The word of God speaks of a profound mystery here. It gives to us an insight into the mind of God. Who can know the mind of the Lord? Man cannot even know completely his own mind. He surely cannot know the minds of other men—what they are thinking, what they have purposed, or the motivations behind their words and actions. But here we catch a glimpse of the mind of the Lord. We see the mind of the Lord as he reveals that to us in Jesus Christ. And what a gracious sight we behold! His thoughts to us are thoughts of love.
The mind is the faculty of thinking and planning. Man does what he does deliberately out of his mind. The animal has a mind as well. Yet the animal is no rational and moral creature. The animal with its mind lives out of its instincts. Man with his mind lives out of that mind. The mind is closely related to the will. With the will man chooses what the mind presents to it as good. The mind is in turn informed by the heart. Out of the heart are all the issues of life. The heart is that faculty in which man loves. He lives out of what he loves. What he loves in his heart, he decides with his mind that it is good, and with his will he chooses that which the mind says is good. As such a rational and moral creature, man is the reflection of God, his creator.
And mystery of mysteries, we have laid before us the mind of God. Oh, yes, the apostle says that this mind was in Christ Jesus. In Christ Jesus, in his incarnation, in all his words and works, and especially in his cross, we see a mind at work. Yet it may not be forgotten that the person of Christ is the person of the Son of God. The mind of Christ is the mind of God. Indeed, it is the mind of the eternal Son, the second person of the Trinity. It is the mind of the one who is God of God and Light of Light; he is coequal and coeternal with the Father and the Holy Spirit. Christ is eternally begotten, not made. In his mind with the Father and the Spirit, Christ planned and determined all things from eternity. He is worthy of all honor and praise. He is God, and he has all the prerogatives of God. The mighty angels cover their faces with their wings before Christ. He is the one who occupies the sapphire throne and by whose command the world was created and is sustained from moment to moment.

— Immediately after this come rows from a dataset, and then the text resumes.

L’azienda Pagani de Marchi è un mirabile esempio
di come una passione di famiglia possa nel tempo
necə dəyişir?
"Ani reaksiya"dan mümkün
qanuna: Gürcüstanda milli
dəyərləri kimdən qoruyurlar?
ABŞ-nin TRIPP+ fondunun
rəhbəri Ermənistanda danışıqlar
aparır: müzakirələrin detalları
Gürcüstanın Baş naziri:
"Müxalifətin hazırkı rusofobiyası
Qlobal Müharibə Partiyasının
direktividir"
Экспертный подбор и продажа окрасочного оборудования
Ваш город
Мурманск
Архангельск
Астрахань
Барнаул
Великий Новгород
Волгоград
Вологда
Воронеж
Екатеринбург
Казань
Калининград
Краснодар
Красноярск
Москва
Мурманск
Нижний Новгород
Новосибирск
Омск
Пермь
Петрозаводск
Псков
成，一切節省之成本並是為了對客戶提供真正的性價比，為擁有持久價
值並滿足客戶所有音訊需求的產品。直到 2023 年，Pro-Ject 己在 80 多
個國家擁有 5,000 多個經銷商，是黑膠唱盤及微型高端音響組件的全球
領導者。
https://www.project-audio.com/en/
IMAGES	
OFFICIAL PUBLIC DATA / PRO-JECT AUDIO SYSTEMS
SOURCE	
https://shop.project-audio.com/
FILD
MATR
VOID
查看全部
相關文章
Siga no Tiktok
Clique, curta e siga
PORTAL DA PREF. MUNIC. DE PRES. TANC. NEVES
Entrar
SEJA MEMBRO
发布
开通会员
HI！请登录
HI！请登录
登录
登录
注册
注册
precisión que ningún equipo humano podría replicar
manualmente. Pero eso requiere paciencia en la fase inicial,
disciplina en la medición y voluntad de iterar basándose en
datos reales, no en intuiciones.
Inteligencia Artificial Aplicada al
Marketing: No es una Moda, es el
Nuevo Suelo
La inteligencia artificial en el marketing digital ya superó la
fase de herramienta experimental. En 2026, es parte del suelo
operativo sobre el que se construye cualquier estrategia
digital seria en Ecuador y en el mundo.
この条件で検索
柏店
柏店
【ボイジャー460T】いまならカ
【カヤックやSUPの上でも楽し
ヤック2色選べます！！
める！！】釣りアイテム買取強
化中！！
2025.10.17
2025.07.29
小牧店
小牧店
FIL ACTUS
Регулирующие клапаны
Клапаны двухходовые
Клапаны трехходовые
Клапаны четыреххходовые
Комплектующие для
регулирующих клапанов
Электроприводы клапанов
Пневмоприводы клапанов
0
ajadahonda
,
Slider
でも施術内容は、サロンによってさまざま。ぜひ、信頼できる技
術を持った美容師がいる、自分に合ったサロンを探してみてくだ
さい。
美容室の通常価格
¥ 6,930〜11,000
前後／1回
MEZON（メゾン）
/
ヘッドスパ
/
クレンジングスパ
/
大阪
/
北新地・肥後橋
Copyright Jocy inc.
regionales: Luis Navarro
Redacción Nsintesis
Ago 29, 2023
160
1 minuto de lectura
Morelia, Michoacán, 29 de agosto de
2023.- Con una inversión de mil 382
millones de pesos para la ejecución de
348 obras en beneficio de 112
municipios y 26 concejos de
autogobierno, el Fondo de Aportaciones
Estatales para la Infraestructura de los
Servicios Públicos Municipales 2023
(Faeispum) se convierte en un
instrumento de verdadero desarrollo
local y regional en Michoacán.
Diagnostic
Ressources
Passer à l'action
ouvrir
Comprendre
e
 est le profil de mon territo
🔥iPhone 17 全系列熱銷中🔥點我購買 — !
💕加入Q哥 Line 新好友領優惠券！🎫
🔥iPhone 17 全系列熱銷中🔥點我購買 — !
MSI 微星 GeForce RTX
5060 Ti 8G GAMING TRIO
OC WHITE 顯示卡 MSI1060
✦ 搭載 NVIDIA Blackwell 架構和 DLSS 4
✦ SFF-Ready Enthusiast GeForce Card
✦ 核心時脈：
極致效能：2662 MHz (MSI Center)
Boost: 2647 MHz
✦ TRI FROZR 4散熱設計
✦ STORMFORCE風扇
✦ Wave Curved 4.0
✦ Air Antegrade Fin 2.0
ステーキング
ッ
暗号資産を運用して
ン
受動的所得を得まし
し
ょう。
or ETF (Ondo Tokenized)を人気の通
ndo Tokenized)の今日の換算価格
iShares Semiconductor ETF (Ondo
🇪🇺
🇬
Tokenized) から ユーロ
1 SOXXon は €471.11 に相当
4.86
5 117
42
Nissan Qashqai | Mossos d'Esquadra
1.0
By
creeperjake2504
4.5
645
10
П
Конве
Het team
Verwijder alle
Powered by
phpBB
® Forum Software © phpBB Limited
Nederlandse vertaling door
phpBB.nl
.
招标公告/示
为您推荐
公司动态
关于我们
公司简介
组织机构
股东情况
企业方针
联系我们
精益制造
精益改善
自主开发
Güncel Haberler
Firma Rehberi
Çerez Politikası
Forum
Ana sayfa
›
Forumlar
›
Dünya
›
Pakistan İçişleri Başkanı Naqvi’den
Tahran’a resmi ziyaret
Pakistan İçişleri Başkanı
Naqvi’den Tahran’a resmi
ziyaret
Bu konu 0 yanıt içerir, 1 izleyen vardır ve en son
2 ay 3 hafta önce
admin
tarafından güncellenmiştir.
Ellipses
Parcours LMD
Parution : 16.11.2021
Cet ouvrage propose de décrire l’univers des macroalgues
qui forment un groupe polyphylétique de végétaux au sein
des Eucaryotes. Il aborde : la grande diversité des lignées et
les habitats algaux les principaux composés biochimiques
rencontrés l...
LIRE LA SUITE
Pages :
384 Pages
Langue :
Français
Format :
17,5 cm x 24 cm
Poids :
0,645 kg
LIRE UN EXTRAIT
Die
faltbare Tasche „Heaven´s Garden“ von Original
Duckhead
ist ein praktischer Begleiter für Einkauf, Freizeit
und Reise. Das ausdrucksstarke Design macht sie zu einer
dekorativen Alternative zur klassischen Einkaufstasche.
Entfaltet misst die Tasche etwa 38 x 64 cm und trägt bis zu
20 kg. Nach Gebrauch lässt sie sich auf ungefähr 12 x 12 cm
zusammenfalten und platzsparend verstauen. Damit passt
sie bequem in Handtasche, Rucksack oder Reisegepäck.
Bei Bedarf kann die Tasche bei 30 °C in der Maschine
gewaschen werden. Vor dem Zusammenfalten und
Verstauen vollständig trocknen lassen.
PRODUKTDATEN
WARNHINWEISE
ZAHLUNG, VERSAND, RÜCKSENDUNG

And that sapphire throne Christ exchanged for a stable floor. He did not suppose in his mind that his honor as God was a thing to be held onto. Christ looked not on his own things—his glory, honor, and prerogatives. But Christ looked on the things of others—our terrible plight as damnworthy sinners without God and without hope in the world. He made himself of no reputation. Christ took on himself the form of a servant. He entered the darkness of our night of sin and death. He became a man, and he humbled himself to the bitter and shameful death of the cross. How can we even begin to grasp the love, the grace, and the mercy that filled that beautiful mind, the very mind of God? Christ’s thoughts toward us were thoughts of peace. And to establish peace he became nothing for us.
Let that mind be in you. Your mind is as ugly as Christ’s mind is beautiful. No, you cannot attain that mind for yourself. He must give it to you. The one with that beautiful mind must lay hold on you. He must change your mind and make it like his mind. Then you begin to live out of that mind and not out of your own selfish mind that seeks only your own things. When you begin to look on the things of others, then that is the work of the mind of Christ in you. And it is beautiful.